I'm sitting in the balcony at the grand old Paramount Theater. Tonight the seats are filled by fly fishers. The show promises to be uniquely enriching and entertaining.


----------



## yesnos (Feb 3, 2011)

What?


----------



## Mason m (Aug 7, 2011)

It was awesome I won the big Tarpon painting!


----------



## Laguna Freak (Nov 15, 2006)

Mason m said:


> It was awesome I won the big Tarpon painting!

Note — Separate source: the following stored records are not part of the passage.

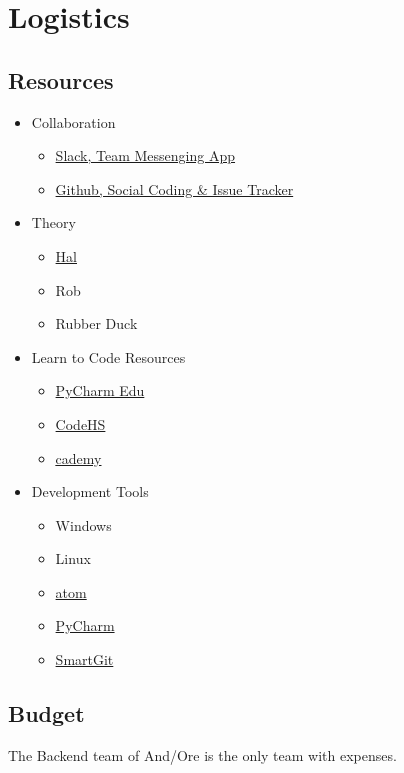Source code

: \documentclass[11pt]{article}
\begin{document}
\section{{\color{blue}Logistics}}

\subsection{{\color{blue}Resources}}

\begin{itemize}
	\item Collaboration
		\begin{itemize}
			\item \href{https://slack.com/}{Slack, Team Messenging App}
			\item \href{https://github.com/}{Github, Social Coding \& Issue Tracker}
		\end{itemize}
	\item Theory
		\begin{itemize}
			\item \href{http://baxter-academy.org/faculty#hlarsson}{Hal}
			\item Rob
			\item Rubber Duck
		\end{itemize}
	\item Learn to Code Resources
		\begin{itemize}
			\item \href{https://www.jetbrains.com/pycharm-edu/}{PyCharm Edu}
			\item \href{https://codehs.com/}{CodeHS}
			\item \href{http://www.codecademy.com/}{\underline{c}ademy}
		\end{itemize}
	\item Development Tools
		\begin{itemize}
			\item Windows
			\item Linux
			\item \href{https://atom.io/}{atom}
			\item \href{https://www.jetbrains.com/pycharm/}{PyCharm}
			\item \href{http://www.syntevo.com/smartgit/}{SmartGit}
		\end{itemize}
\end{itemize}

\subsection{{\color{blue}Budget}}

The Backend team of And/Ore is the only team with expenses.
\end{document}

Cool painting! You were sitting two rows in front of me...


----------



## Cpt. Julio (Jun 14, 2006)

How about those guys in the Panga with a TX Tarpon on fly??


----------



## ^Skiff^ (Oct 6, 2011)

That was pretty cool so was " hit em again doc!"


----------



## Mason m (Aug 7, 2011)

^Skiff^ said:


> That was pretty cool so was " hit em again doc!"


That was very awesome brings tears to your eyes!


----------



## Coconut Groves (Nov 2, 2011)

Yep, it was a good show, but I think the Paramount is too small for it. It just gets too cramped inside. I hope it moves back to Alamo next year.

I had hoped to see more action from Scorpion Island and some tarpon action. The first movie about the brothers was good, but long.

Highlights were "Hit em again Doc" - especially where the guide pulls the fly back from Doc's rod and shoots it against the bank to hook a fish. The permit clip from Scorpion island was good too - that sums up permit fishing really well.


----------



## CArmstrong (Apr 3, 2013)

Cpt. Julio said:


> How about those guys in the Panga with a TX Tarpon on fly??


I went to the Houston show and there was no tx tarpon on fly.....do the films differ from city to city?


----------



## FTAC03 (Sep 12, 2007)

CArmstrong said:


> I went to the Houston show and there was no tx tarpon on fly.....do the films differ from city to city?


I was at Houston too and I missed it or it wasn't there. Next year Friday night at Houston is for the rowdy crowd. It wasn't to crowded but it was stuffy if you get my drift.... Still a great show I had a blast. - John West


----------



## marshstalker (Oct 20, 2012)

What stuffy are you referring to? Didn't seem too bad to me


----------